» **EXCERPTED TEXT**
----------------

Sho - employed again!

Or is she just reflecting me? Or is she just an angry soul? Could it be that we are so similar that we just wind each other up?

less than 7 days after her birthday party, and still before her birthday (a time when she's usually a model daughter: I recognise cupboard love when I see it) I'm a monster and she hates me. She wants to cut herself so she bleeds to death to make me sorry.

I have no idea where all this is coming from. One thing is sure: the periods between angry at me attacks and the calm periods is getting shorter.

I'm not sure I can cope with this any more.

Ah, bollocks.


Can a 5 year old be hormonal?

Post 2

Teuchter

Hope you don't mind that I've got you on my friend's list Sho - if it's intrusive, I'll go back to the smiley - drool thread.

As Mums, we always feel that we must be the root cause of our children's unhappiness - the old Guilt Thing. But is there anything else going on in your daughter's life that might be causing this? eg something at school/nursery/childminder?

I found with my brood that they very quickly discovered which buttons to push to get a reaction from me.

Children can become very scared by their own behaviour and at your daughter's age they still think that they can have a direct effect on what's happening around them and they're responsible for absolutely everything. I'm not explaining this very well - as an example, I can tell you that it took me years to get over feeling that I'd caused my father's death when I was eight!

It's hard to stay calm with kids when you're tired/angry/worried/etc. Just keep telling yourself what a Good Mother you are - which is evident from your postings - and cut yourself some slack now and again.
smiley - hug

ps - If you have any insights on what to do with Difficult Teenage Sons - I could do with some help there!


Can a 5 year old be hormonal?

Post 3

You can call me TC

Be honest: Didn't you have thoughts like that (or maybe even say things like that) when you were that age?

If you can't remember, ask your mum. Or ask around, if anyone else did it. I'm sorry, I didn't, but I'm rather a non-rebellious type myself, just do as I am told and don't question it. My sister packed all her dolls and tried running away at age 8, and I can imagine she had extreme thoughts of that kind, too.

Feelings like that are definitely hormone-driven, as they are the beginnings of "leaving the nest". Just as the change of life can take 10 years, so can puberty. You're in for a lot of tears and fights over the next few years. Don't give way, turn the other cheek, raise your fists and give her something to fight with. She might end up Prime Minister. You'll certainly have a good laugh about it by the time she's 20 or so.

Thank your lucky stars she's passionate and doesn't bottle things up. The fact that this passion expresses itself in this way is not really very significant, and probably quite usual, I would say. Her little world is quite limited at the moment, and she's looking for something to rebel against, so has picked on the nearest thing, i.e. Mum.

----------------

(Recorded data)
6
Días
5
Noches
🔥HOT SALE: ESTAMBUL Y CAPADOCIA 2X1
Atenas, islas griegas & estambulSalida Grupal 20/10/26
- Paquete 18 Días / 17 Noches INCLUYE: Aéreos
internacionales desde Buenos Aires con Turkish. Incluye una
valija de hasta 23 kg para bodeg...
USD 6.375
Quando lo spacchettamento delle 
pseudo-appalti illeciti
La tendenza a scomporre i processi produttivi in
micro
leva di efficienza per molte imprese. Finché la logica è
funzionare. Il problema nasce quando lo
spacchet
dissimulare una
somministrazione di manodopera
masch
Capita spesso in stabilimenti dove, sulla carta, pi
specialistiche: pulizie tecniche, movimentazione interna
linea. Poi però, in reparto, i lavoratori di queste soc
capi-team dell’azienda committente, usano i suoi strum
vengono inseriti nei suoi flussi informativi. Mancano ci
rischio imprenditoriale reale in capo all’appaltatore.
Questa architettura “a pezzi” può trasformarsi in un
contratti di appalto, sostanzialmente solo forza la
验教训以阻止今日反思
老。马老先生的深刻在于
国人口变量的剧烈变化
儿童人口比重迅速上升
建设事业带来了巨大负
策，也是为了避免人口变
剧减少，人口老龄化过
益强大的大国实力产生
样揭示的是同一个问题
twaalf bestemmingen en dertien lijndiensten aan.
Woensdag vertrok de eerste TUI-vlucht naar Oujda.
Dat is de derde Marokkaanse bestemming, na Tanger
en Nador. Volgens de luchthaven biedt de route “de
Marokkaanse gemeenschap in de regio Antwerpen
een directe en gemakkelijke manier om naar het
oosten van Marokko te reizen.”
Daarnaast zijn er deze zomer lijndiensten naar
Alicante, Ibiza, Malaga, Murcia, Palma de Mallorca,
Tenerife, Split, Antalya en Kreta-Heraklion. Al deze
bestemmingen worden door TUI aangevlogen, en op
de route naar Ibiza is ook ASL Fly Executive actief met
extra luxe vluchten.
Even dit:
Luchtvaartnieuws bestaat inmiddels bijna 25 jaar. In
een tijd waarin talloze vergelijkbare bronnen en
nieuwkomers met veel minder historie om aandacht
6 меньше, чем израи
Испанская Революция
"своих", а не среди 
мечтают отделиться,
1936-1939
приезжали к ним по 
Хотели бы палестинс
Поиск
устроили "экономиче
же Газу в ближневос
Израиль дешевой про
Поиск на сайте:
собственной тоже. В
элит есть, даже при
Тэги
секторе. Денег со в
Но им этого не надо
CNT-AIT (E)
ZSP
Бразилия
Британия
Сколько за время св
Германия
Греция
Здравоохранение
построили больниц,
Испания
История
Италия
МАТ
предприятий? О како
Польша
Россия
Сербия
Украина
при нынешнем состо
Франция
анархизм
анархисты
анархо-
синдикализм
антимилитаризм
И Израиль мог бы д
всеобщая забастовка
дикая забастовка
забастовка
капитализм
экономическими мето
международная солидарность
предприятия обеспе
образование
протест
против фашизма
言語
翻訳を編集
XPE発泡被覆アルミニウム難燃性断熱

----------------

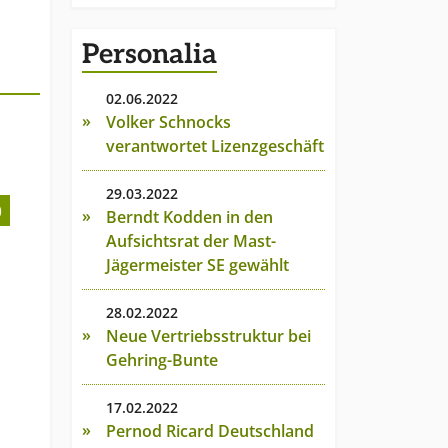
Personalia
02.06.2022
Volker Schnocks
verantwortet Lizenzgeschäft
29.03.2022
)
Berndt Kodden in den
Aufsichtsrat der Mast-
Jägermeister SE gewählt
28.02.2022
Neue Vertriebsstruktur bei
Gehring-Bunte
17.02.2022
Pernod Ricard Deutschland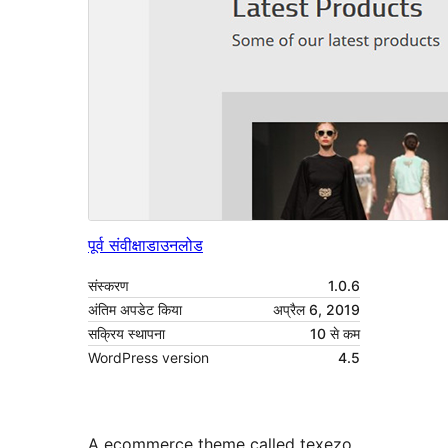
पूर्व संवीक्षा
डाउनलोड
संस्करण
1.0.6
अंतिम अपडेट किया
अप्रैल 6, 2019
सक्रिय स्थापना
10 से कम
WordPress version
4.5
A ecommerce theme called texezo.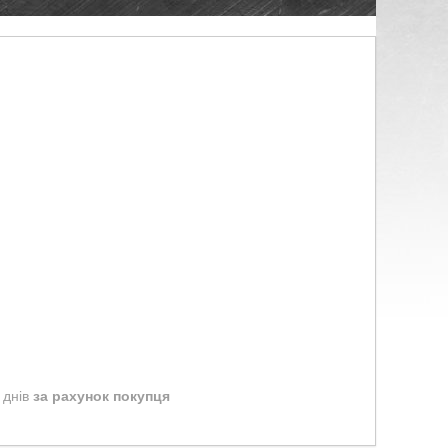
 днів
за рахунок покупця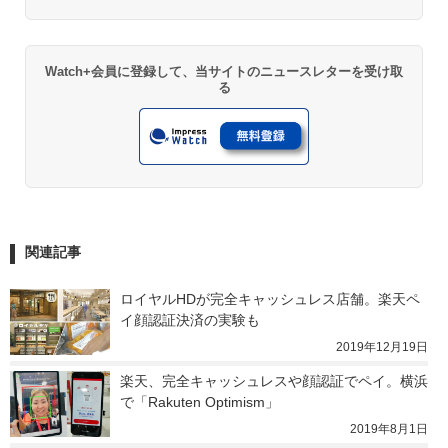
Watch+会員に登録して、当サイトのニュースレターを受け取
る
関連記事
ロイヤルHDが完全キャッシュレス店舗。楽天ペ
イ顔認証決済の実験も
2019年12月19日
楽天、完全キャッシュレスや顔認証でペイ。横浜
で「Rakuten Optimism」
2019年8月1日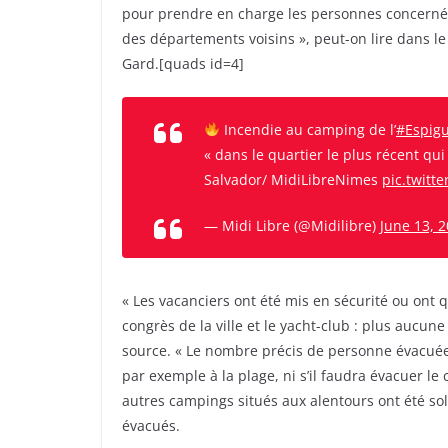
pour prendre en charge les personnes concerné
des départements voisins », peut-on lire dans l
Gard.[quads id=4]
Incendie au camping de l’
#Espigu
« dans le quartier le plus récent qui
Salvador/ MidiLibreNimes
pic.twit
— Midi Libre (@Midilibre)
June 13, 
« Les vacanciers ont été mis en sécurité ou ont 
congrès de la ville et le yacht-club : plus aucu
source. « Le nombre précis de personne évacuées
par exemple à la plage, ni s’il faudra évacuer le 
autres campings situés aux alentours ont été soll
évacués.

----------------

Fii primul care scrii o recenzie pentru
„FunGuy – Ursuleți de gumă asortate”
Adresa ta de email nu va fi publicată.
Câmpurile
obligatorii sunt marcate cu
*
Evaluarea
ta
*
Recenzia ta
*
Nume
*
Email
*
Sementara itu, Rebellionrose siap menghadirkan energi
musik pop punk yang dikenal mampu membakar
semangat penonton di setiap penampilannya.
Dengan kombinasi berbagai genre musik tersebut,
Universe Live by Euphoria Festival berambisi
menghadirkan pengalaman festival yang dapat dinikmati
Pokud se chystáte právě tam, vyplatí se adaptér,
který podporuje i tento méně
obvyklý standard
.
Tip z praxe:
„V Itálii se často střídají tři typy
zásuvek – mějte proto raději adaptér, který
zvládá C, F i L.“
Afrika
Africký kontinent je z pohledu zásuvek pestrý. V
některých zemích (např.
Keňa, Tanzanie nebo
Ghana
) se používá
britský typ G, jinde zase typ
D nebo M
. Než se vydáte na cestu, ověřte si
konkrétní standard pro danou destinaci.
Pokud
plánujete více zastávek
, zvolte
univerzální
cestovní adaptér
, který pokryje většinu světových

----------------

» **USING THE INFORMATION**
1. In the forum thread, Teuchter names some settings that might be behind the daughter's behavior. List them.
2. According to the forum thread, what did the sister of the writer of Post 3 do at age 8?
3. Reproduce the passage of the forum thread between "Feelings like that" and "she's 20 or so.", inclusive.

» **ANSWERS GIVEN**
1. school, nursery, childminder

2. She packed all her dolls and tried running away.

3.
Feelings like that are definitely hormone-driven, as they are the beginnings of "leaving the nest". Just as the change of life can take 10 years, so can puberty. You're in for a lot of tears and fights over the next few years. Don't give way, turn the other cheek, raise your fists and give her something to fight with. She might end up Prime Minister. You'll certainly have a good laugh about it by the time she's 20 or so.